- Required action
In the records that follow, the lines from the one containing "wrist: (181, 398)" to the one containing "middle tip: (410, 400)", inclusive, are to be given again exactly.

************

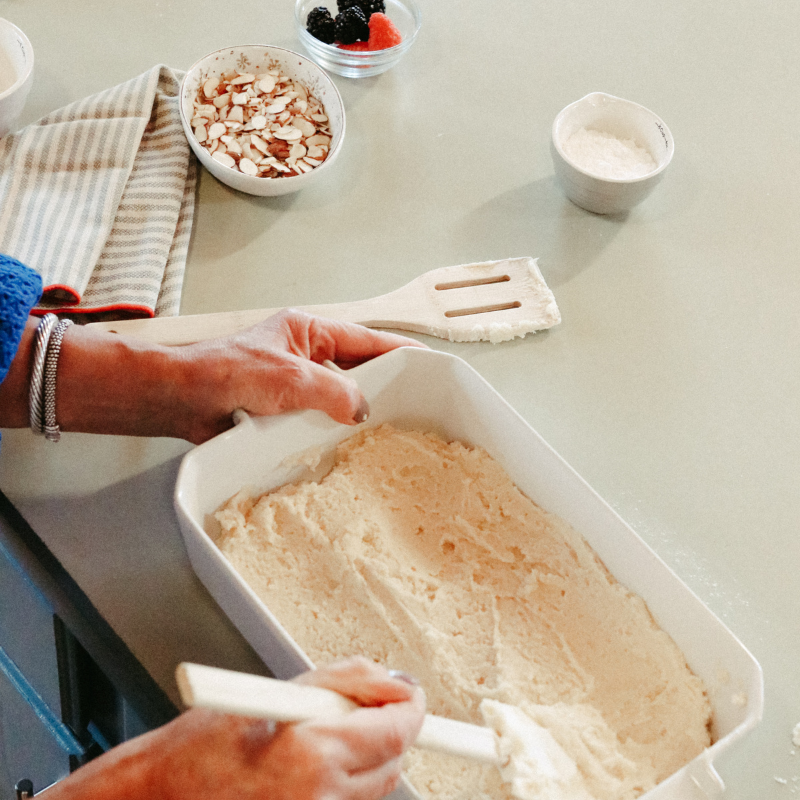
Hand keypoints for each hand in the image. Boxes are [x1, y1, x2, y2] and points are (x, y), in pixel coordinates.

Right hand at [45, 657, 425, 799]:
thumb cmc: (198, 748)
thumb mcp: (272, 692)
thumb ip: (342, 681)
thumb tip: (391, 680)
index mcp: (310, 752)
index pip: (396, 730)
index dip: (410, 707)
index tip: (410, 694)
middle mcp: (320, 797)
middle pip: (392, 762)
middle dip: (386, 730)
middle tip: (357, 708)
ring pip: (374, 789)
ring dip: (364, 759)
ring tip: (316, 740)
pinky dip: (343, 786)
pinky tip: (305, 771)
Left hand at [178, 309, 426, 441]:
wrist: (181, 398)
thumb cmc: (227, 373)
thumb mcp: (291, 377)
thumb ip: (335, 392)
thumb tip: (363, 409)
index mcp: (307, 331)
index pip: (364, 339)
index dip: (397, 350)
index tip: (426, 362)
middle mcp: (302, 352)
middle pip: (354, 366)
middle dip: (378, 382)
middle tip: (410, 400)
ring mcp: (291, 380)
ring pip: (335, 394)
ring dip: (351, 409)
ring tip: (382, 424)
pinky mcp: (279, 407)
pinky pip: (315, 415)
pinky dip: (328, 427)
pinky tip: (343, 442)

************

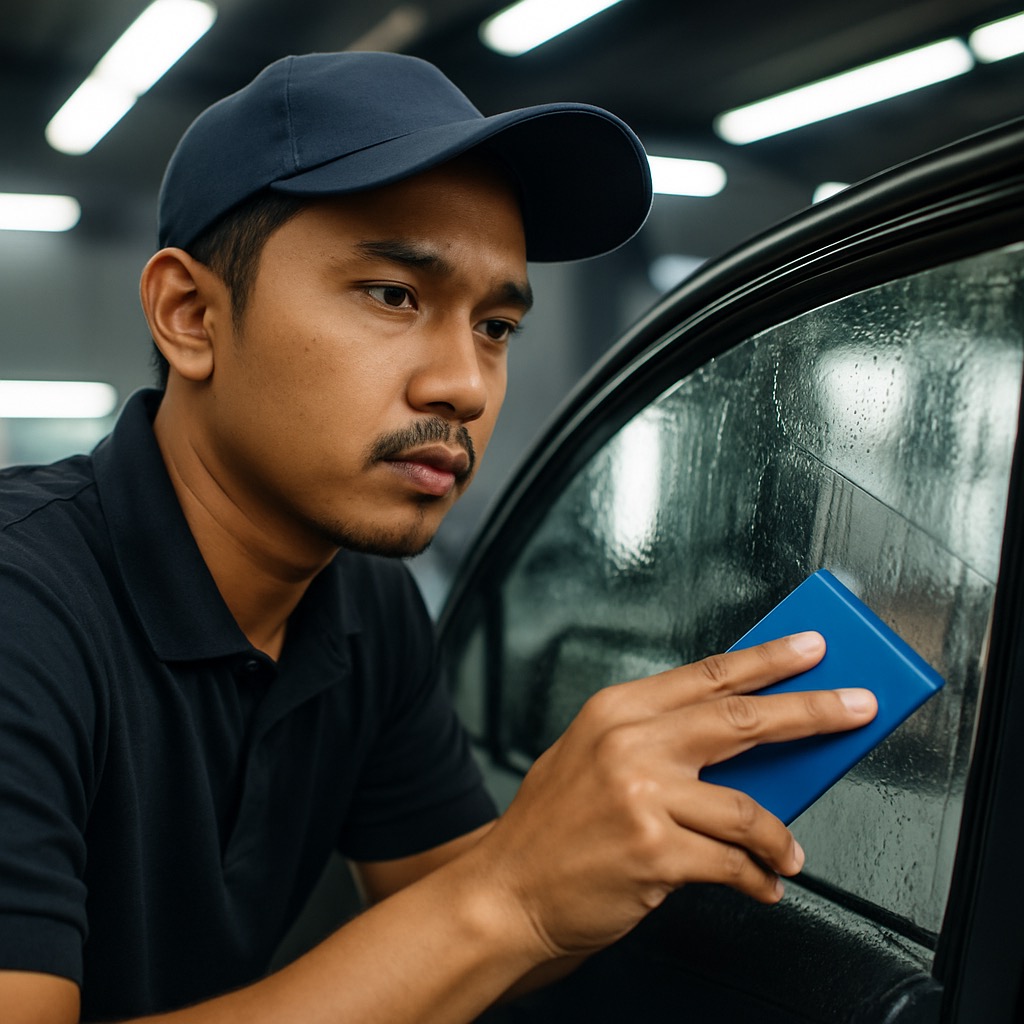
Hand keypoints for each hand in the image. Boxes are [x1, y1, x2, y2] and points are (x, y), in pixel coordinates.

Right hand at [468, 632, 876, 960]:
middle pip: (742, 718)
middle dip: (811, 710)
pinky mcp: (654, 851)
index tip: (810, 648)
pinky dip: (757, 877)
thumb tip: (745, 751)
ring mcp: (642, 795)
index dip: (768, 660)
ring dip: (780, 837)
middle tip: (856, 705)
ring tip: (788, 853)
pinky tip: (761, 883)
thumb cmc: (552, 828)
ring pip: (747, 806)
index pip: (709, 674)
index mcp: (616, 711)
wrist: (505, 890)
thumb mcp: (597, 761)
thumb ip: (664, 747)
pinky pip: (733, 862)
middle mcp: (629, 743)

************

- Exercise result
wrist: (181, 398)
thumb cmc: (227, 373)
thumb mcp: (291, 377)
thumb ip: (335, 392)
thumb tip: (363, 409)
index mcp: (307, 331)
index pip: (364, 339)
index dip: (397, 350)
index tip: (426, 362)
middle mcp: (302, 352)
middle pip: (354, 366)
middle dip: (378, 382)
middle tip: (410, 400)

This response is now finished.